When IT talents leave, as they often do, they take away work know-how that took a lot of time and money to create. If these talents were primarily involved in manual configurations, it is unlikely they have created much in the way of documentation. It is not easy for those taking over to fully understand the implementations from whatever if any, documentation that was left. Often, it may be quicker for your new staff to reinvent the work. All the investment that went into creating the previous configurations is rendered worthless. 


By introducing Infrastructure as Code, you can track every action, process and change and capture these in reports and documents. New employees can review the code and documentation to rapidly acquire an understanding of the configurations and build upon the work of previous staff. In this way, Infrastructure as Code acts as a failsafe for employee churn by protecting the investments of the past.   

"Infrastructure as Code acts as a failsafe for employee churn by protecting the investments of the past. "

Avoiding the curse of poor documentation


Essential as it is in protecting your investments, creating good documentation is not easy. Most engineers have little enthusiasm for documenting their work. Without good documentation, configurations will drift, and inconsistencies arise in your infrastructure.


In Infrastructure as Code, you codify your entire computing environment. Every piece of infrastructure, whether database, server, or network – is expressed as code.  The configuration of every item and their relationship to one another is also encoded into a file. 


The deployment steps are performed by code. The configuration file is pretty much self-descriptive and self-contained. It is all the documentation other engineers need to understand what is going on. You could, if you wanted to, add some introductory comments and diagrams for clarity. 


The Infrastructure as Code configuration file represents your single source of truth for how your environment will be configured. Every time you run the file, your infrastructure will be repeatedly deployed. 



Enhancing your reputation for reliability


Configuration changes to your infrastructure are often required to accommodate new features, additional integrations, and source code edits. To deliver workable solutions, your staff have to test, deploy, and troubleshoot every single change. Keeping track of all the changes and people who made them can quickly become unmanageable. 

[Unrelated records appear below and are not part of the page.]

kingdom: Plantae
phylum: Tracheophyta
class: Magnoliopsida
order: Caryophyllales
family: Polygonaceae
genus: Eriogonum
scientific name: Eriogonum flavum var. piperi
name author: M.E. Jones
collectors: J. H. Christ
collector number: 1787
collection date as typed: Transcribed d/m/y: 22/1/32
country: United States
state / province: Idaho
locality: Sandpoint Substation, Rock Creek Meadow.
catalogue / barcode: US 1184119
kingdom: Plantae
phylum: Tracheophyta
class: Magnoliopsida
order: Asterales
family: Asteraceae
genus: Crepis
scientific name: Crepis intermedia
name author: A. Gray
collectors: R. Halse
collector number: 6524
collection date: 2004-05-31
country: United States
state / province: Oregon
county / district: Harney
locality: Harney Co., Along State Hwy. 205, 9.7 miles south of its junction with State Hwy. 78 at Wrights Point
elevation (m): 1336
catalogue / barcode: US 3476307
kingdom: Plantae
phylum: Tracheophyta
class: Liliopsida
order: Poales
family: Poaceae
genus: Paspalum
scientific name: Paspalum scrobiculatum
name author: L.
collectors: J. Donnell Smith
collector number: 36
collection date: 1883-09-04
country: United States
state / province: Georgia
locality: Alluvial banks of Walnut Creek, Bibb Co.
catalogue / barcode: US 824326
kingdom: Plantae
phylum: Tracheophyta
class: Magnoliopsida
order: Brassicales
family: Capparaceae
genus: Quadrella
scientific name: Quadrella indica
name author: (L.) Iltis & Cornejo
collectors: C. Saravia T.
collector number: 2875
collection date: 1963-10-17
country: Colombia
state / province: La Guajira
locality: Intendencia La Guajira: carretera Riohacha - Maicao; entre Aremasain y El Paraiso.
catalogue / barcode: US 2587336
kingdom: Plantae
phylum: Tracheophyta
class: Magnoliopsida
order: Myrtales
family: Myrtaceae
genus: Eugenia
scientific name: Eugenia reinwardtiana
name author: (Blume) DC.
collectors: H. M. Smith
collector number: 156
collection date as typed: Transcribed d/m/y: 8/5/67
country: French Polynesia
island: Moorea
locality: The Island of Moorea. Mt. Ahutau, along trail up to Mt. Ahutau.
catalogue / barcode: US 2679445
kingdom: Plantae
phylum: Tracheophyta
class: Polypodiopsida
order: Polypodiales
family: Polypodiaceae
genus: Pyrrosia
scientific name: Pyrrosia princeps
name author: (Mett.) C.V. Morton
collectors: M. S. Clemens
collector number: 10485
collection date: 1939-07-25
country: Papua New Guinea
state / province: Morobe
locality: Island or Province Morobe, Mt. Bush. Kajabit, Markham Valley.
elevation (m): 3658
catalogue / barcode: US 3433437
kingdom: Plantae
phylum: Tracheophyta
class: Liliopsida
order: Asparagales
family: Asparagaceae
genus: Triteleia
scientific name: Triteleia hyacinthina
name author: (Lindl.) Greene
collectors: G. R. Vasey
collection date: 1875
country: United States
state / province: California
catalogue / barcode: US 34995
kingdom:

Infrastructure as Code is code that can be version-controlled. Every change to your server configuration is documented, logged, tracked, and tested, just like code. Any issues can be quickly pinpointed and corrected, minimising the risk of failure. If a new version has problems, you can revert to a previous working version without any downtime while the latest version is being rectified.


Delays and errors that arise from manual provisioning can be avoided. You quickly respond to customer needs and take advantage of business opportunities. You enhance your reputation for being able to deliver reliable and resilient services.   

"Delays and errors that arise from manual provisioning can be avoided. You quickly respond to customer needs and take advantage of business opportunities. You enhance your reputation for being able to deliver reliable and resilient services. "

Raise productivity by enabling collaboration


Using the microservices approach, you can speed up your development by enabling a large number of engineers to work on a single project. In this approach, you break down your infrastructure into small modules for each engineer to work on independently and later combine in an automated fashion. 


These modules have to be tested, then integrated, tested, and retested in Development, System Integration Testing and Quality Assurance environments before being production-ready. It requires collaboration among developers, testers, and security professionals. At each stage, environments and infrastructure must be set up, adjusted, and torn down. 


It would be best if you adopted Infrastructure as Code to cope with the increased level of activity and management complexity. It will enable you to integrate and continuously develop your applications. 

 

The future of technology is in the cloud, but developing and sustaining a robust cloud strategy is not a trivial task. Adopting Infrastructure as Code can make life much more manageable.